→ Material provided
============

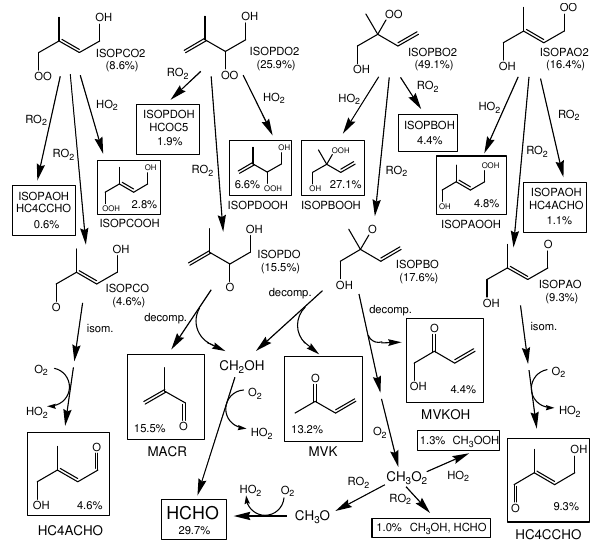
Fig. 2. MCM v3.1 representation of the OH initiated degradation of isoprene to first generation products, in the absence of NO x (routes to formation of initial peroxy radicals are as shown in Fig. 1). Species names correspond to those appearing in MCM v3.1. Closed-shell products are displayed in boxes, along with their molar yields (N.B., HCHO, HC4ACHO and HC4CCHO are generated by more than one displayed reaction, such that their respective total molar yields are 30.7%, 5.8% and 9.9%). The yields correspond to conditions representative of traditional NO x -free chamber experiments with no primary HO 2 source (see text).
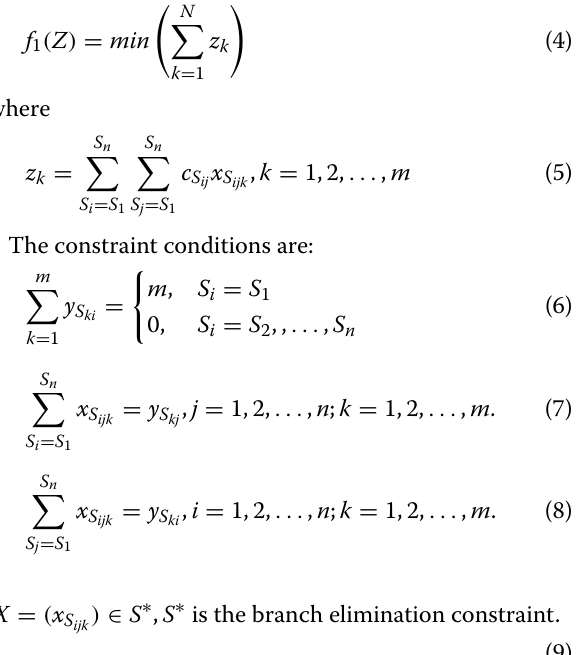
as follows: (1) any travelling city (segment) is no longer regarded as an abstract point (data acquisition position) but is a set of points. (2) Different travelling salesmen (MDCs) set out and return to the same city, which is the source city, but may in fact correspond to different points in the city. (3) The source city needs to be speci- fied, and the starting and ending points are the same for the same travelling salesman but may be different for dif- ferent travelling salesmen. As shown in Fig. 1, the moving path of one MDC is S 1 − S 2 − S 3 − S 4 − S 7 − S 1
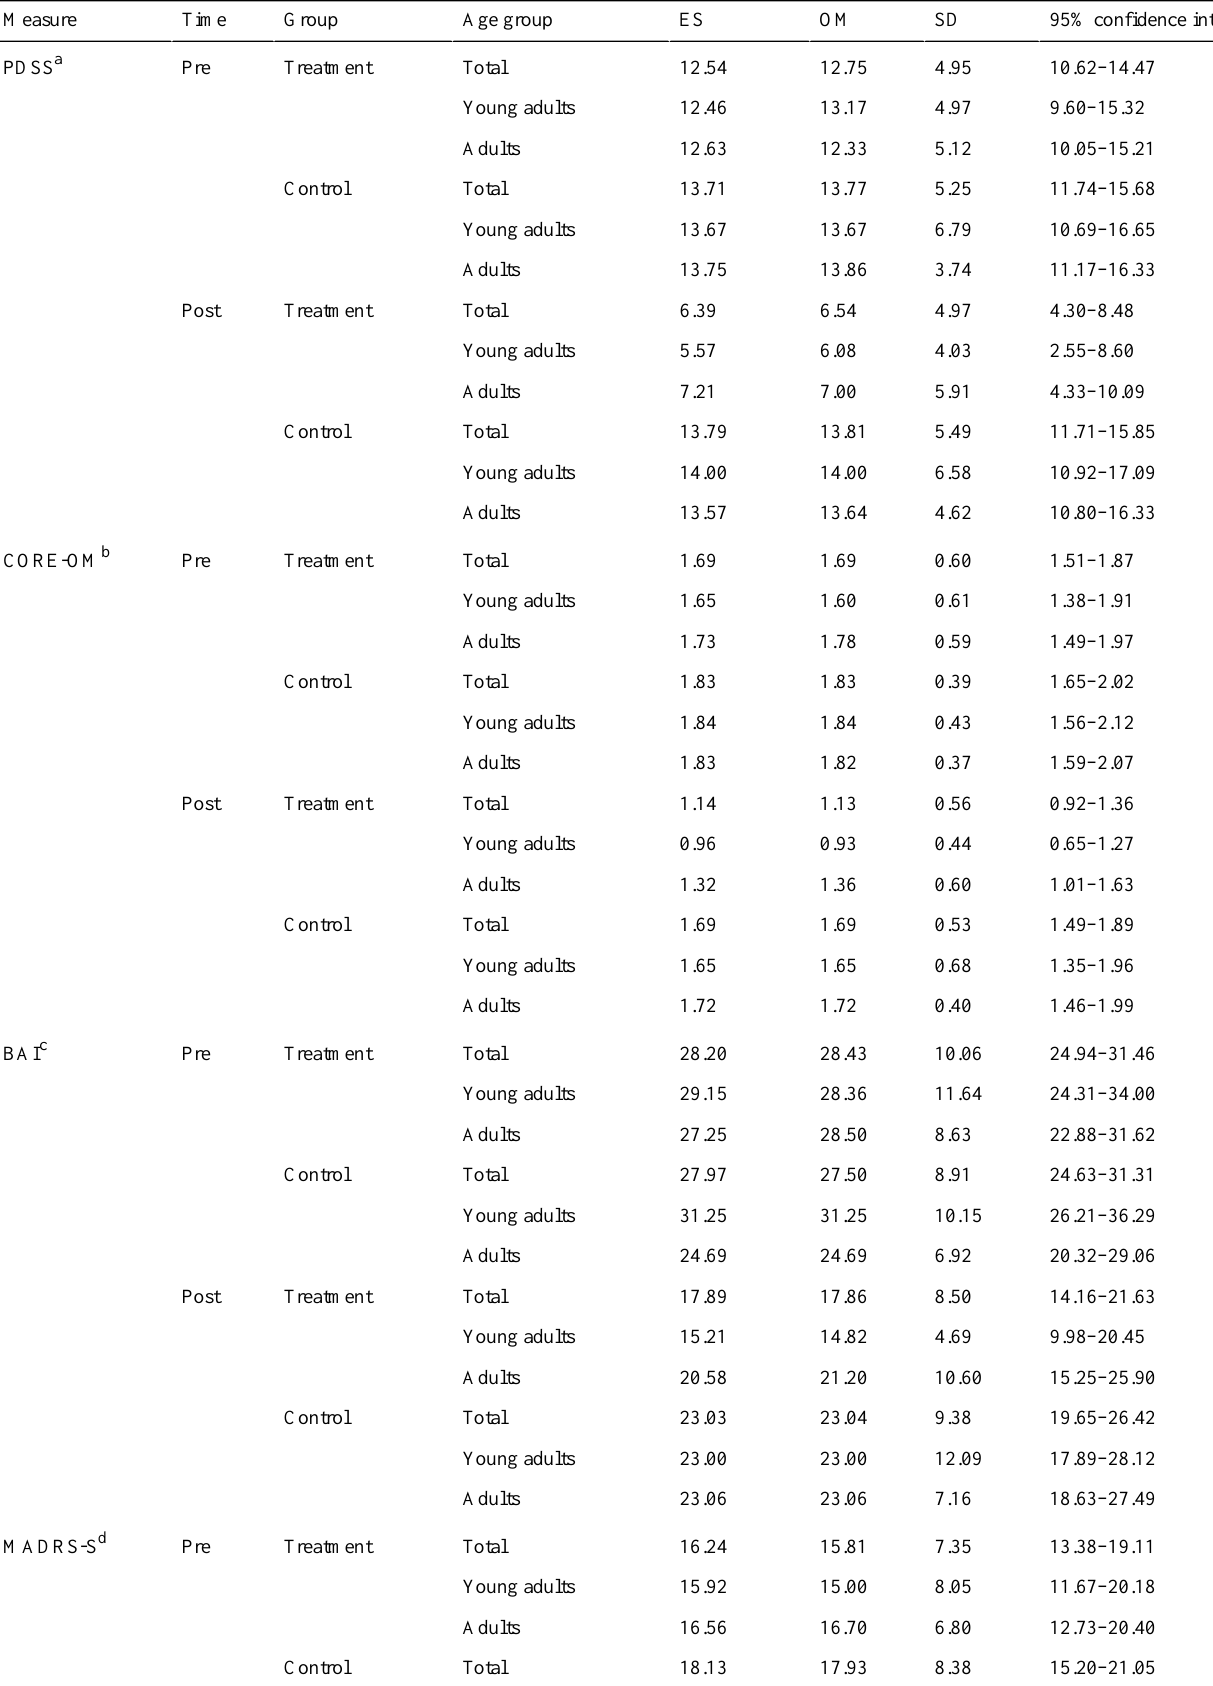
Table 3. Immediate results with intention-to-treat analysis using mixed-effect model estimated means (ES) (n = 57), observed means (OM) (n = 50 for the main outcome measure a and n = 49 for the secondary outcome measures), and standard deviation (observed) at pre- and posttreatment for the measures of panic, anxiety, depression, and quality of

============

Repeat the data exactly as written, but without the pictures.

→ Answer to this task
Fig. 2. MCM v3.1 representation of the OH initiated degradation of isoprene to first generation products, in the absence of NO x (routes to formation of initial peroxy radicals are as shown in Fig. 1). Species names correspond to those appearing in MCM v3.1. Closed-shell products are displayed in boxes, along with their molar yields (N.B., HCHO, HC4ACHO and HC4CCHO are generated by more than one displayed reaction, such that their respective total molar yields are 30.7%, 5.8% and 9.9%). The yields correspond to conditions representative of traditional NO x -free chamber experiments with no primary HO 2 source (see text).
as follows: (1) any travelling city (segment) is no longer regarded as an abstract point (data acquisition position) but is a set of points. (2) Different travelling salesmen (MDCs) set out and return to the same city, which is the source city, but may in fact correspond to different points in the city. (3) The source city needs to be speci- fied, and the starting and ending points are the same for the same travelling salesman but may be different for dif- ferent travelling salesmen. As shown in Fig. 1, the moving path of one MDC is S 1 − S 2 − S 3 − S 4 − S 7 − S 1
Table 3. Immediate results with intention-to-treat analysis using mixed-effect model estimated means (ES) (n = 57), observed means (OM) (n = 50 for the main outcome measure a and n = 49 for the secondary outcome measures), and standard deviation (observed) at pre- and posttreatment for the measures of panic, anxiety, depression, and quality of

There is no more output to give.